# [Source text]
◇ ◇ ◇
Democracy Gone Astray

Democracy, being a human construct, needs to be thought of as directionality rather than an object. As such, to understand it requires not so much a description of existing structures and/or other related phenomena but a declaration of intentionality.
This blog aims at creating labeled lists of published infringements of such intentionality, of points in time where democracy strays from its intended directionality. In addition to outright infringements, this blog also collects important contemporary information and/or discussions that impact our socio-political landscape.

All the posts here were published in the electronic media – main-stream as well as fringe, and maintain links to the original texts.

[NOTE: Due to changes I haven't caught on time in the blogging software, all of the 'Original Article' links were nullified between September 11, 2012 and December 11, 2012. My apologies.]

Tuesday, October 10, 2023

Trump fraudulently inflated his net worth by up to $2.2 billion, New York judge rules

NEW YORK — A state judge Tuesday found Donald Trump and his company liable for fraud for inflating his net worth in order to deceive banks and insurers, resolving one of the key claims in a civil fraud lawsuit brought by the New York state attorney general just days before a trial is set to start.

Attorney General Tish James’ office “has submitted conclusive evidence” that the former president and his co-defendants overvalued their assets by between $812 million and $2.2 billion from the years 2014 to 2021, the judge, Arthur Engoron, wrote in a court filing. “Even in the world of high finance, this Court cannot endorse a proposition that finds a misstatement of at least $812 million to be ‘immaterial.’”
◇ ◇ ◇
# [Exercise data]
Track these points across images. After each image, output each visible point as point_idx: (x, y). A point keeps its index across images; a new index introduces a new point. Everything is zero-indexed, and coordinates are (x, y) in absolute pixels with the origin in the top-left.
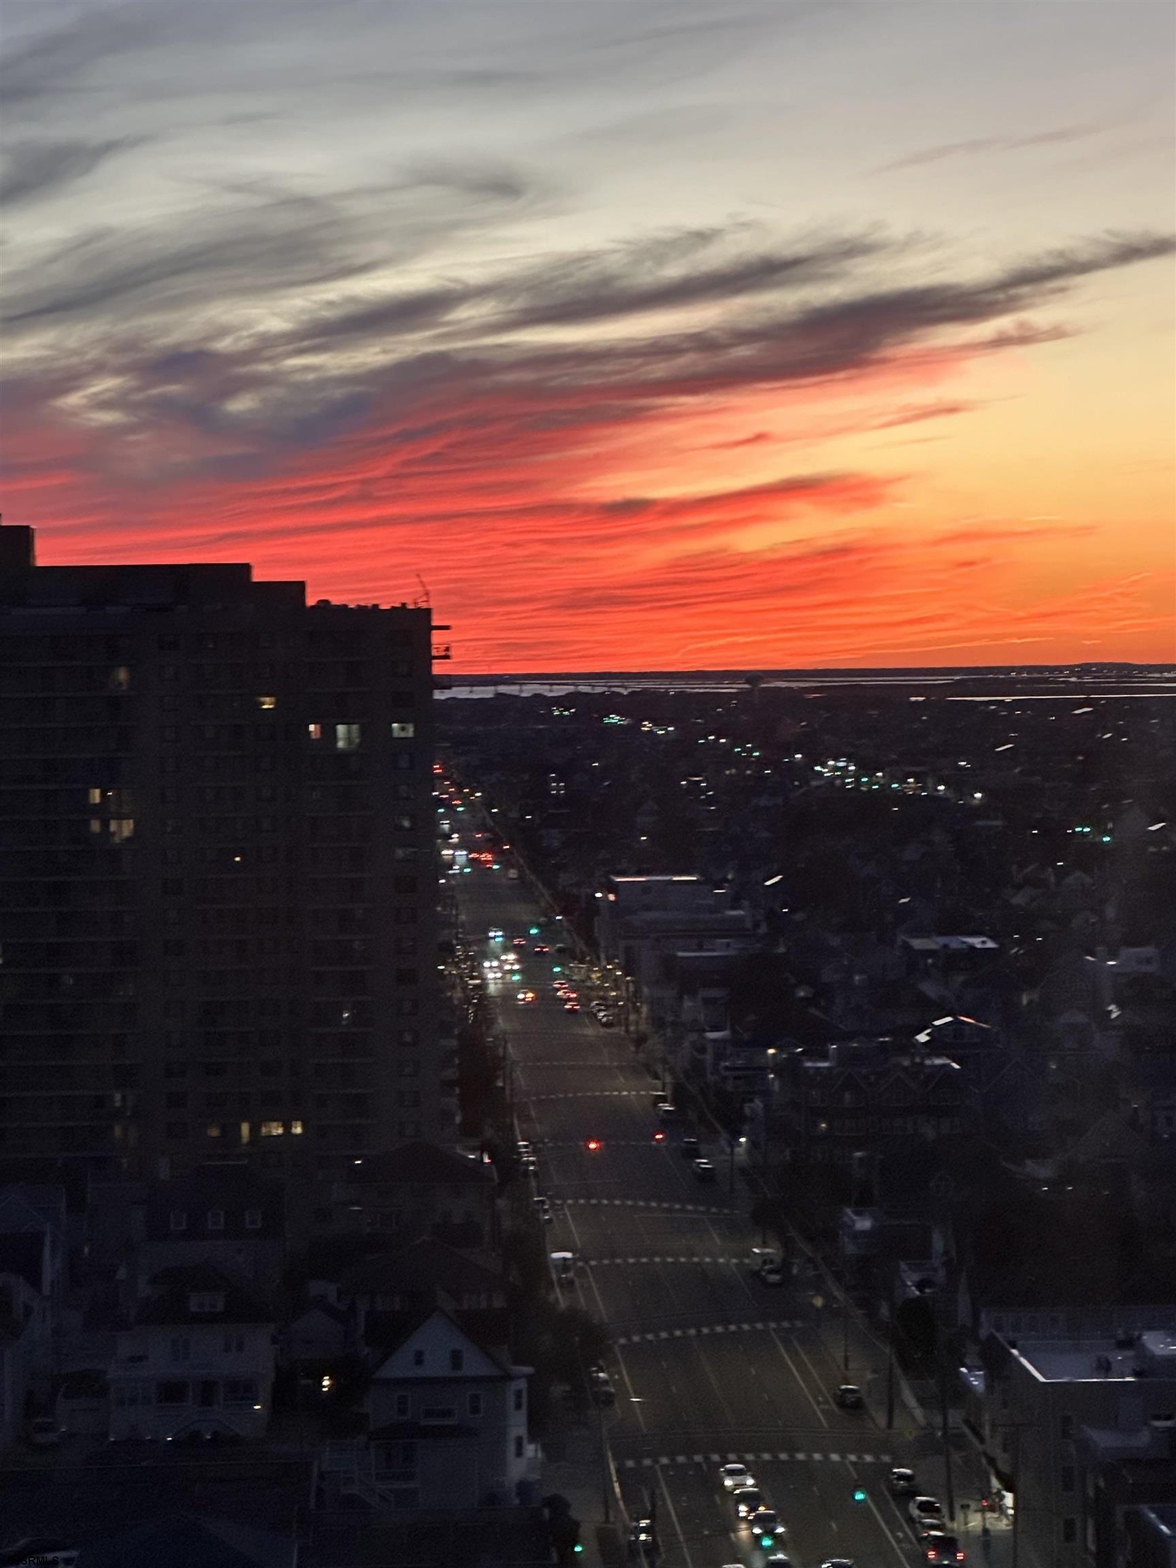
◇ ◇ ◇
Using the Democracy Gone Astray page, answer each of the following:
(a) Between which two dates were the 'Original Article' links nullified?
(b) By what range did the judge write that the assets were overvalued, and over which years?
(c) Who brought the civil fraud lawsuit?

# [Exercise response]
(a) Between September 11, 2012 and December 11, 2012.
(b) Between $812 million and $2.2 billion, from 2014 to 2021.
(c) The New York state attorney general (Attorney General Tish James' office).